Martin Krieger's Remarks

        I teach an undergraduate upper-division course, "Design of the Good,' about how value is embedded in designed things, programs, places, and institutions.  The original impulse came from my reading Kant's Critique of Judgment (1790), in which it is argued that the aesthetic and the ethical have a similar logical or formal structure, although there is no applicable law (such as the golden rule) to aesthetic judgments.  Aesthetic judgments are judgments of taste, neither immediate nor lawlike, but judgments where we demand of others that they agree with our judgments--even though they often disagree with us, and demand that we agree with them.  As we go along in our discussion, we learn to point out features of the work which ought to allow someone else to see with their own eyes why a work is the way we claim it is.

Task brief
Copy everything in Martin Krieger's remarks from "Martin Krieger's Remarks" down to "claim it is.", swapping "institutions" for "organizations".

Recorded information

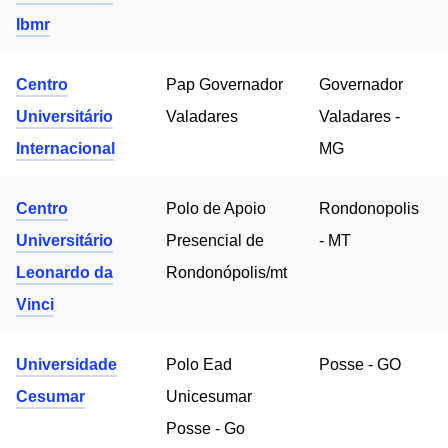
Ibmr
Centro
Pap Governador
Governador
Universitário
Valadares
Valadares -
Internacional
MG
Centro
Polo de Apoio
Rondonopolis
Universitário
Presencial de
- MT
Leonardo da
Rondonópolis/mt
Vinci
Universidade
Polo Ead
Posse - GO
Cesumar
Unicesumar
Posse - Go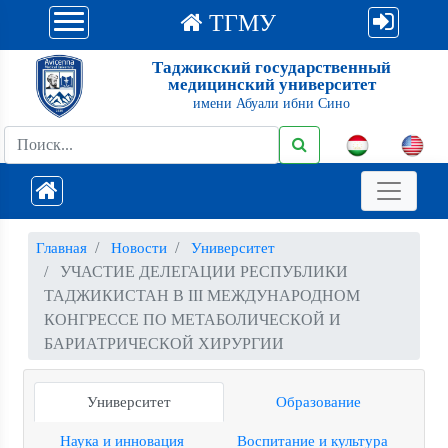
ТГМУ
Таджикский государственный
медицинский университет
имени Абуали ибни Сино
Главная
Новости
Университет
УЧАСТИЕ ДЕЛЕГАЦИИ РЕСПУБЛИКИ
ТАДЖИКИСТАН В III МЕЖДУНАРОДНОМ
КОНГРЕССЕ ПО МЕТАБОЛИЧЕСКОЙ И
БАРИАТРИЧЕСКОЙ ХИРУРГИИ
Университет
Образование
Наука и инновация
Воспитание и культура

Result of the exercise
Martin Krieger's Remarks

        I teach an undergraduate upper-division course, "Design of the Good,' about how value is embedded in designed things, programs, places, and organizations.  The original impulse came from my reading Kant's Critique of Judgment (1790), in which it is argued that the aesthetic and the ethical have a similar logical or formal structure, although there is no applicable law (such as the golden rule) to aesthetic judgments.  Aesthetic judgments are judgments of taste, neither immediate nor lawlike, but judgments where we demand of others that they agree with our judgments--even though they often disagree with us, and demand that we agree with them.  As we go along in our discussion, we learn to point out features of the work which ought to allow someone else to see with their own eyes why a work is the way we claim it is.